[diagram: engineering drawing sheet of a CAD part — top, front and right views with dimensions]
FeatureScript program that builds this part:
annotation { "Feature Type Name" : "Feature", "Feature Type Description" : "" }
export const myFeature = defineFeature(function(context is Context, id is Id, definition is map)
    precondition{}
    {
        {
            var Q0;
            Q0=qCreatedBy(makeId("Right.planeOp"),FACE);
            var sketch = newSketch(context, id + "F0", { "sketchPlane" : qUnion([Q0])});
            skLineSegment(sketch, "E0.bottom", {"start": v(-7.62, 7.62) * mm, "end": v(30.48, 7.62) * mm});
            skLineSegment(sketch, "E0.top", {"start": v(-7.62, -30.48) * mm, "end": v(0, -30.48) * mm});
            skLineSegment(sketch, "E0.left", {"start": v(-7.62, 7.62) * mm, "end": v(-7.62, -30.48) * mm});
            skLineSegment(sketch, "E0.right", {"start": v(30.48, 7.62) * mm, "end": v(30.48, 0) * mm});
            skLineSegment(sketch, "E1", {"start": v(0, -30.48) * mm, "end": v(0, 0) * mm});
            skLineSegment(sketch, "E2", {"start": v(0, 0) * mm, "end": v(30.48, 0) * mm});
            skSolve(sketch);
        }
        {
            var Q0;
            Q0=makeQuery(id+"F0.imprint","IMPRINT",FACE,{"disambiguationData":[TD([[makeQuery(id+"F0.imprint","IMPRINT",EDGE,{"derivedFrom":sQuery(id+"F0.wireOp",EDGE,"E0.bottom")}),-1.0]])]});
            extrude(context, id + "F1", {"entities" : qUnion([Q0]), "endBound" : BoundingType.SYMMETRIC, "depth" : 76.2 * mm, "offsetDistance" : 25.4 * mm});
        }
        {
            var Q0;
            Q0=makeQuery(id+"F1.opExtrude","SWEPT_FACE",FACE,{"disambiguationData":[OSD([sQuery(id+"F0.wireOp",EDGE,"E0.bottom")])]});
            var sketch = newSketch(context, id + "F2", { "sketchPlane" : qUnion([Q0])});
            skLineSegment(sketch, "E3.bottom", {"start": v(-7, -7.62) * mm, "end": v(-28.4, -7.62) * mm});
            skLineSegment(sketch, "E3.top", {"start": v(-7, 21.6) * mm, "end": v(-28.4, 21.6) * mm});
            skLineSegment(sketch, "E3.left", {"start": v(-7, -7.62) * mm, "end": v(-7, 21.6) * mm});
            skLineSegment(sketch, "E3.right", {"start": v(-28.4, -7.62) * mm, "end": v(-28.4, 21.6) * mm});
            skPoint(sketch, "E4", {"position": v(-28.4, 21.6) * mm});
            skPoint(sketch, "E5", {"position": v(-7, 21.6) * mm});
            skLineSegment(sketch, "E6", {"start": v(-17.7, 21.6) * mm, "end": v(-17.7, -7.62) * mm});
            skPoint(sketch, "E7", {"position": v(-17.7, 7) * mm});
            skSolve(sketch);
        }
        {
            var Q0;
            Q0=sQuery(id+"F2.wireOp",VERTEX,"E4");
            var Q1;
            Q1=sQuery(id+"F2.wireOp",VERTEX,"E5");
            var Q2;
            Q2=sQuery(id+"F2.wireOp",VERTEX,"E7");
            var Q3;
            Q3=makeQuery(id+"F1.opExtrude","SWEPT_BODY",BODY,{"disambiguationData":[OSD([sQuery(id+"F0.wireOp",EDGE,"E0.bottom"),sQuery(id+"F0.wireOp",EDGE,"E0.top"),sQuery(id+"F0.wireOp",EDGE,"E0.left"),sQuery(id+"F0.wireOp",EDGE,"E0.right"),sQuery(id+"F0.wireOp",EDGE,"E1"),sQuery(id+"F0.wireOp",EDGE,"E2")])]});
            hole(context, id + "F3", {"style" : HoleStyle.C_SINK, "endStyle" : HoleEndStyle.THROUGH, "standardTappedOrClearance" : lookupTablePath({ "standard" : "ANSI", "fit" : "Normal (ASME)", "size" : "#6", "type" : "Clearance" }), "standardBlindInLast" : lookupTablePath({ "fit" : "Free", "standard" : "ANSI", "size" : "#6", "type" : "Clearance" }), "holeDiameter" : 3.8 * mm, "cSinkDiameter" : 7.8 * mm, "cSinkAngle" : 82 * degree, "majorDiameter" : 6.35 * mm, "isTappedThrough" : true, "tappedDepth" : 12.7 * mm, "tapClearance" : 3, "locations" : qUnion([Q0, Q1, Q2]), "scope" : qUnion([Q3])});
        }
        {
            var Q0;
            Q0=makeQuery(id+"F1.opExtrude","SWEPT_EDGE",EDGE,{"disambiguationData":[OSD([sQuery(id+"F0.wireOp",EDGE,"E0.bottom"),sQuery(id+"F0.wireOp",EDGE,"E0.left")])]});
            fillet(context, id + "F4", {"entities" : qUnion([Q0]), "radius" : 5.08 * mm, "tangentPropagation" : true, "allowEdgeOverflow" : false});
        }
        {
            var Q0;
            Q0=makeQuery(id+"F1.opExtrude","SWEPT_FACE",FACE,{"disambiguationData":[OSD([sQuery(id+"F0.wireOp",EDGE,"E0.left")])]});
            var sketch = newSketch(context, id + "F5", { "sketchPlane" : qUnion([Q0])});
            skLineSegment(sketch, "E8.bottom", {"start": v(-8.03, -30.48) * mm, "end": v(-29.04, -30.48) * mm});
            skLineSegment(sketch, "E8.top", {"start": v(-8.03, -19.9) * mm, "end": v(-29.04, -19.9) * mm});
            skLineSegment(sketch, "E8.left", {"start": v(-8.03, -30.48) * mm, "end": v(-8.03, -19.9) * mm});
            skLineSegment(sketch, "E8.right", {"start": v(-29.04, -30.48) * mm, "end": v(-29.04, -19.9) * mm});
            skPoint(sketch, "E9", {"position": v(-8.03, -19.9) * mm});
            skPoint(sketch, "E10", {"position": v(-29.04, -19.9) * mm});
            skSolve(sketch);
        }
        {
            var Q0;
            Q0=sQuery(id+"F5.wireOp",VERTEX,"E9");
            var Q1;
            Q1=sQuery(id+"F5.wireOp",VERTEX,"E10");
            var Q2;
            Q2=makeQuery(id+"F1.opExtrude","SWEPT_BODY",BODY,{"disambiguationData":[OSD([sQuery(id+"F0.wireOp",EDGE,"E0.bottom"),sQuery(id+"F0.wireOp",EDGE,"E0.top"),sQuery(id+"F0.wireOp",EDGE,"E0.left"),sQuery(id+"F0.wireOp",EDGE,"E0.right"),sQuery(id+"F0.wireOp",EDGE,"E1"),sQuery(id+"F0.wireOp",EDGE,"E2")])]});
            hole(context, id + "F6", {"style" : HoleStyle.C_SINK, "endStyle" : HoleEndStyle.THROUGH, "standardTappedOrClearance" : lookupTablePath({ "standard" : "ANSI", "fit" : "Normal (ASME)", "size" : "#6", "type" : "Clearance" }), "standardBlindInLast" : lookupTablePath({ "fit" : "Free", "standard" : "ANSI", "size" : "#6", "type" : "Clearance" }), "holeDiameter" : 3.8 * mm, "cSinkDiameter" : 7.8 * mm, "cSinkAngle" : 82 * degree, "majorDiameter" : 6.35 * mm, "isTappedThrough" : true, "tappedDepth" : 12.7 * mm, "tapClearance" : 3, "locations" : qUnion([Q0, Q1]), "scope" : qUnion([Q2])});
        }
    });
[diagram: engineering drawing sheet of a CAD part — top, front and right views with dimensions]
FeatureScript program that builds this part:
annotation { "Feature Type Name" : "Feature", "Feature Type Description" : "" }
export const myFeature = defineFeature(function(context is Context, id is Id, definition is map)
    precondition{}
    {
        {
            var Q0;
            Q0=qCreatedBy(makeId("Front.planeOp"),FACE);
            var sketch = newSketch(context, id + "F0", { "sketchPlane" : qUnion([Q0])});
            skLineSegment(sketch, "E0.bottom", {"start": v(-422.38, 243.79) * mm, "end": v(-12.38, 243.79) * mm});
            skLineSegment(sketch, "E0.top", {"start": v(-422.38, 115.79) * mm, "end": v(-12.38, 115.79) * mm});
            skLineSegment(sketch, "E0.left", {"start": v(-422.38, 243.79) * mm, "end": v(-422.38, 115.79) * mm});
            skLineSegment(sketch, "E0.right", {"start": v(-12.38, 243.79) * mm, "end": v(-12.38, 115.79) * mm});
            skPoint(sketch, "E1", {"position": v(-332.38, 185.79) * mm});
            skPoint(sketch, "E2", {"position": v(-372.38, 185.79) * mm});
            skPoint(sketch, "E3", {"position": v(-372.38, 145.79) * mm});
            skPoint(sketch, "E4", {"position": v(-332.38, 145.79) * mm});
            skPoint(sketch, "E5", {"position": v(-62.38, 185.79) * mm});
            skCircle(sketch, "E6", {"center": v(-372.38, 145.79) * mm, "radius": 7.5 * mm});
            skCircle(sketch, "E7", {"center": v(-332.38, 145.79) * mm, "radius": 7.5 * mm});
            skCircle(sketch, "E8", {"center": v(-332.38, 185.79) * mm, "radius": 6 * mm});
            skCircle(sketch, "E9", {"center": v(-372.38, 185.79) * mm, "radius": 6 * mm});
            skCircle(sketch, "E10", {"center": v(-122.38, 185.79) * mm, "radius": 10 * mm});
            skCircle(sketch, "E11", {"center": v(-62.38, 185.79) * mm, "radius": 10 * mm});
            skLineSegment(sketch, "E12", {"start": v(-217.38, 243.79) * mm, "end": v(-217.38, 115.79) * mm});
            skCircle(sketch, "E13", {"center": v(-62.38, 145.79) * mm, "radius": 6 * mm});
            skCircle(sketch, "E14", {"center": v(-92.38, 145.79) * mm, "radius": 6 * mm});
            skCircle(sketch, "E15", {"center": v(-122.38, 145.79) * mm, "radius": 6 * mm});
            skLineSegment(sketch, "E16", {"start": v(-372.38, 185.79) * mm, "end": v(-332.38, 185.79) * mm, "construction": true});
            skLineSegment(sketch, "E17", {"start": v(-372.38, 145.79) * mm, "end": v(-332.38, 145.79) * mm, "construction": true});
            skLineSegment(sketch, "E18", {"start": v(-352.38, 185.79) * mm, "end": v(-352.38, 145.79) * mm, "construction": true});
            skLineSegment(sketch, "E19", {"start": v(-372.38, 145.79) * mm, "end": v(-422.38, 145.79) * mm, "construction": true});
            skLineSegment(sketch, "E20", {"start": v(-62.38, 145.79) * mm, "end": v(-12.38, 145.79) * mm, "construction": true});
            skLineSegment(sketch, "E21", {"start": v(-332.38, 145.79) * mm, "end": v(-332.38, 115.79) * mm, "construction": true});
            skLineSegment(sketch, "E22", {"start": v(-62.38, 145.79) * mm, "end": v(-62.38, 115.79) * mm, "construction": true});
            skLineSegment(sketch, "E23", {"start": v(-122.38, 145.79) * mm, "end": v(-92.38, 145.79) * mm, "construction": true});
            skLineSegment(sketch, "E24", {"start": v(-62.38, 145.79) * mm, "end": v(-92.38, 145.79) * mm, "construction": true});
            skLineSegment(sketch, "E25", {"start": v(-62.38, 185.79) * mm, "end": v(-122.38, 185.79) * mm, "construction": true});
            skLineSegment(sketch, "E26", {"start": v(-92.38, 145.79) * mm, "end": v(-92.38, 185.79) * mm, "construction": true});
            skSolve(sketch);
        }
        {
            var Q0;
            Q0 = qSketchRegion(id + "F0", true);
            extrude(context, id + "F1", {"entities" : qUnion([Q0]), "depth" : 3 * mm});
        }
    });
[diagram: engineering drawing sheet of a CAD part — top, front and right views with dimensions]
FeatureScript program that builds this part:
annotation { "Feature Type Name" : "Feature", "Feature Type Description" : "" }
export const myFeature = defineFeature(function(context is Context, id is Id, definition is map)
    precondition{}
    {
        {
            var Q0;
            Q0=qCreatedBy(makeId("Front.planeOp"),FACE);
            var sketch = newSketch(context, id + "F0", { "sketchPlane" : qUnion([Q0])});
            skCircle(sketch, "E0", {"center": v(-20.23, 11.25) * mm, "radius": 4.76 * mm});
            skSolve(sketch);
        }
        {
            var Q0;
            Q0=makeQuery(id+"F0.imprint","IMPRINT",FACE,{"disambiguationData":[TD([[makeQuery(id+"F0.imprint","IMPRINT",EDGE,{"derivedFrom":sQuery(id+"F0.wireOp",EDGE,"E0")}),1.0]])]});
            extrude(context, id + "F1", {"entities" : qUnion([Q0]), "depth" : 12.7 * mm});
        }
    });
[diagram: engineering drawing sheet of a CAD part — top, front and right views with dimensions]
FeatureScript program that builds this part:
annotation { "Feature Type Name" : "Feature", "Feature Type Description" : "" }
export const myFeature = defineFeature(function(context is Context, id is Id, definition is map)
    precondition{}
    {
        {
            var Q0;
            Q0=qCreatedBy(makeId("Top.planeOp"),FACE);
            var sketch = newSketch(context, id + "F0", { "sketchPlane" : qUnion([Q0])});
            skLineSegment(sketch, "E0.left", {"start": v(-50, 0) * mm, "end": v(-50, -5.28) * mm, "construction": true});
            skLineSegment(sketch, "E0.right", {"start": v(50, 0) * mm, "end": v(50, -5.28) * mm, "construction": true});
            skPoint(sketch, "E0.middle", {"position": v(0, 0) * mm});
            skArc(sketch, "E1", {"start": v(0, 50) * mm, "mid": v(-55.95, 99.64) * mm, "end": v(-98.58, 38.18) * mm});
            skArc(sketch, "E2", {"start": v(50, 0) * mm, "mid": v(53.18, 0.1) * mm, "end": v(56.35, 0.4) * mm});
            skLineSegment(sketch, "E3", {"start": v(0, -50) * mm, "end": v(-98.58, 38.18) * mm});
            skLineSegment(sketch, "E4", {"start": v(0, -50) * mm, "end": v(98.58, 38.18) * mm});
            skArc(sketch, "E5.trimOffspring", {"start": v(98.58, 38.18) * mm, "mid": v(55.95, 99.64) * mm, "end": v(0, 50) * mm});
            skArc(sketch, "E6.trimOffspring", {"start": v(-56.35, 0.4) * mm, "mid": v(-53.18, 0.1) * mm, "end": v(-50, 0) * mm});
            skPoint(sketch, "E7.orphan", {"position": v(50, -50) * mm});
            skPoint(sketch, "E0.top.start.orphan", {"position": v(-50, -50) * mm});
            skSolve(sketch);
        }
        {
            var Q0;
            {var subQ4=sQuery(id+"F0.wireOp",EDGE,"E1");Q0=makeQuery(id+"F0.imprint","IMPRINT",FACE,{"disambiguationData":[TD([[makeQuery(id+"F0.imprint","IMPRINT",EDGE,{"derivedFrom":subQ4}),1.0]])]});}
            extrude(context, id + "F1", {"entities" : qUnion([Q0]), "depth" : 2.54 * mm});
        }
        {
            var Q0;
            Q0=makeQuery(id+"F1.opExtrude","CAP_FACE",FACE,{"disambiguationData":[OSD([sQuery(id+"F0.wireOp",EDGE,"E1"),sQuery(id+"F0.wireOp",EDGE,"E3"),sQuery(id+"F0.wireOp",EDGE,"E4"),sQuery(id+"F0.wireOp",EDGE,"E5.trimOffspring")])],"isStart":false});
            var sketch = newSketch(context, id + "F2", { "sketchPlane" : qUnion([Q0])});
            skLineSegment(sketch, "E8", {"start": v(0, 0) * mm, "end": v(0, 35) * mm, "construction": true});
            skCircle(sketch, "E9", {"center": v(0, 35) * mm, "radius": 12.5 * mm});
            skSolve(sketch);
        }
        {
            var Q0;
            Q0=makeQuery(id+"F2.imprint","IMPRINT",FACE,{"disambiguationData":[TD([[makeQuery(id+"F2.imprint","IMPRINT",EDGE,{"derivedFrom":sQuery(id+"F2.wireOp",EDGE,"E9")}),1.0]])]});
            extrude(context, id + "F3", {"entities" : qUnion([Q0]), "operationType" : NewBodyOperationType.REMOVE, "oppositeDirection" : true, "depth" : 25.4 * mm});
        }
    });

=======

**Directions for this task**
Find each line in the items that contains the string "lookupTablePath" and copy it. Only matches with the same uppercase and lowercase letters count.

**Expected answer**
            hole(context, id + "F3", {"style" : HoleStyle.C_SINK, "endStyle" : HoleEndStyle.THROUGH, "standardTappedOrClearance" : lookupTablePath({ "standard" : "ANSI", "fit" : "Normal (ASME)", "size" : "#6", "type" : "Clearance" }), "standardBlindInLast" : lookupTablePath({ "fit" : "Free", "standard" : "ANSI", "size" : "#6", "type" : "Clearance" }), "holeDiameter" : 3.8 * mm, "cSinkDiameter" : 7.8 * mm, "cSinkAngle" : 82 * degree, "majorDiameter" : 6.35 * mm, "isTappedThrough" : true, "tappedDepth" : 12.7 * mm, "tapClearance" : 3, "locations" : qUnion([Q0, Q1, Q2]), "scope" : qUnion([Q3])});
            hole(context, id + "F6", {"style" : HoleStyle.C_SINK, "endStyle" : HoleEndStyle.THROUGH, "standardTappedOrClearance" : lookupTablePath({ "standard" : "ANSI", "fit" : "Normal (ASME)", "size" : "#6", "type" : "Clearance" }), "standardBlindInLast" : lookupTablePath({ "fit" : "Free", "standard" : "ANSI", "size" : "#6", "type" : "Clearance" }), "holeDiameter" : 3.8 * mm, "cSinkDiameter" : 7.8 * mm, "cSinkAngle" : 82 * degree, "majorDiameter" : 6.35 * mm, "isTappedThrough" : true, "tappedDepth" : 12.7 * mm, "tapClearance" : 3, "locations" : qUnion([Q0, Q1]), "scope" : qUnion([Q2])});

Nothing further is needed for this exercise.